Port of Dalian Group is sketching a new roadmap to cut through competition with a massive fundraising plan in the Hong Kong stock market, as China’s slowing trade momentum clouds the prospects for coastal ports, mostly controlled by local governments.
Dalian Port, the largest in northeast China and 10th largest in the world, realises its future can no longer depend solely on cargo volumes, and that providing value-added logistics and supply chain services is the formula for future sustainability in the absence of roaring trade.
“Gone are the days of quantity growth for Chinese ports. We need to look beyond the volumes,” said Dalian Port president Xu Song, who was in Hong Kong last week to tout the firm’s new strategies to prospective investors.

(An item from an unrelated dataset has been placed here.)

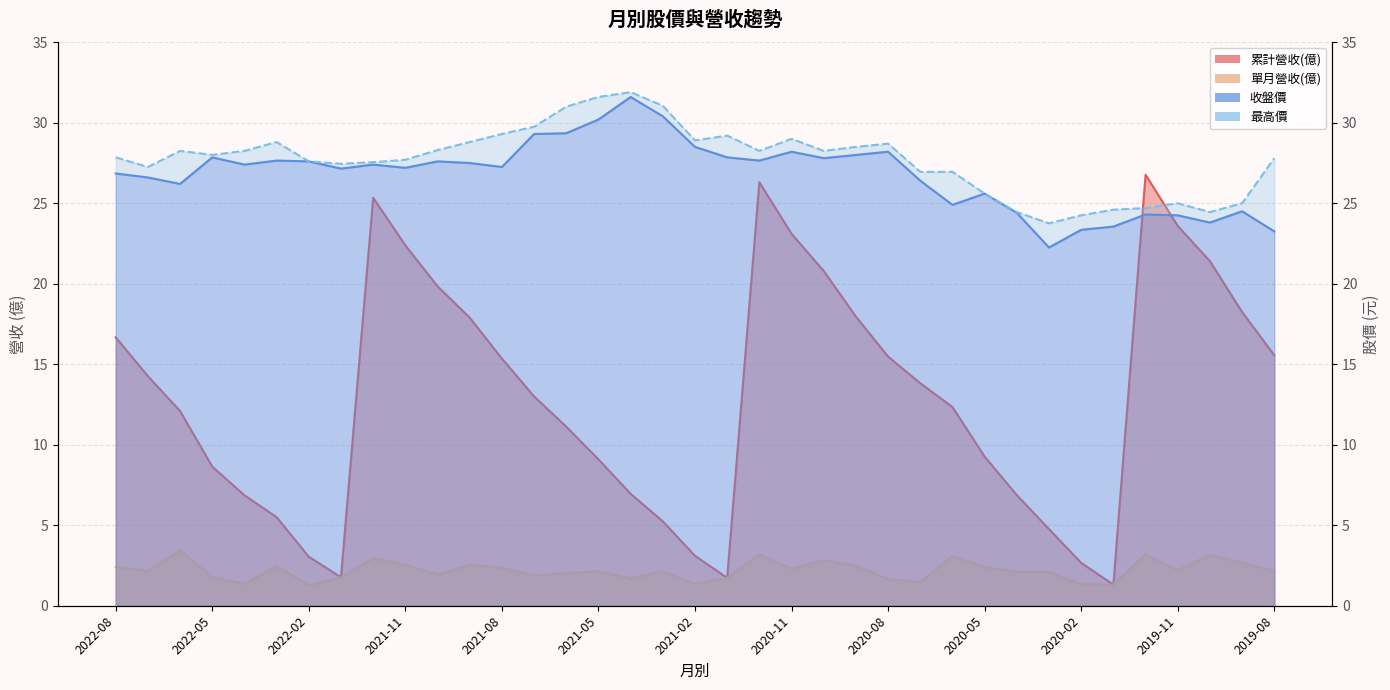

List the labels in order of 收盤價 value, largest first.

2021-04, 2021-03, 2021-05, 2021-06, 2021-07, 2021-02, 2020-11, 2020-08, 2020-09, 2022-05, 2021-01, 2020-10, 2022-03, 2020-12, 2022-02, 2021-10, 2021-09, 2022-04, 2021-12, 2021-08, 2021-11, 2022-01, 2022-08, 2022-07, 2020-07, 2022-06, 2020-05, 2020-06, 2019-09, 2020-04, 2019-12, 2019-11, 2019-10, 2020-01, 2020-02, 2019-08, 2020-03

Dual-listed in Hong Kong and Shanghai, Dalian Port last month announced a plan to issue up to 1.48 billion H shares via a private placement – the largest fund-raising in the company’s history. The new shares represent 139 per cent of its existing H shares and 33 per cent of total shares listed.

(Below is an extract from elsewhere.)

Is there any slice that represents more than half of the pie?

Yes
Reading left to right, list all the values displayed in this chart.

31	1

Pricing is yet to be determined, but will not be lower than a 20 per cent discount to the average of the five trading days before the placement and the company’s year-end net asset value of HK$3.875 per share.
Most proceeds would be used to invest in “the integration of domestic and foreign ports”, as well as its oil, automotive and cold chain logistics services, the company said in an announcement to the exchange. The fund-raising was not only aimed at filling Dalian Port’s war chest, deputy general accountant Jia Wenjun said.
“We hope to attract long-term investors with whom we can find strategic synergy,” he said. “If we are only issuing shares to replenish capital, we’d be better off to do it in A-share market, where the premium is higher.”
When the markets closed on Friday, Dalian Port’s A-share price was three times higher than its H-share price.
North and northeast China ports that mainly handle commodity bulk cargo are under threat from a slump in iron ore and coal imports and intensive competition from neighbouring ports, Moody’s Investors Service said in a recent report.
Dalian Port, which derives 24 per cent of its revenue from handling crude and refined petroleum, says the key lies in regional consolidation.
“We are also raising the funds in preparation for potential consolidation opportunities,” Jia said. “We welcome consolidation in China’s coastal ports and would support any plans the government may have.”
Mergers among state-owned enterprises are a growing trend, heralded by the recent tie-up between train makers CNR and CSR. Other than Dalian, there are two other listed-ports in northeast China; Jinzhou and Yingkou. Dalian is the controlling shareholder in Shanghai-listed Jinzhou, with a 19 per cent stake.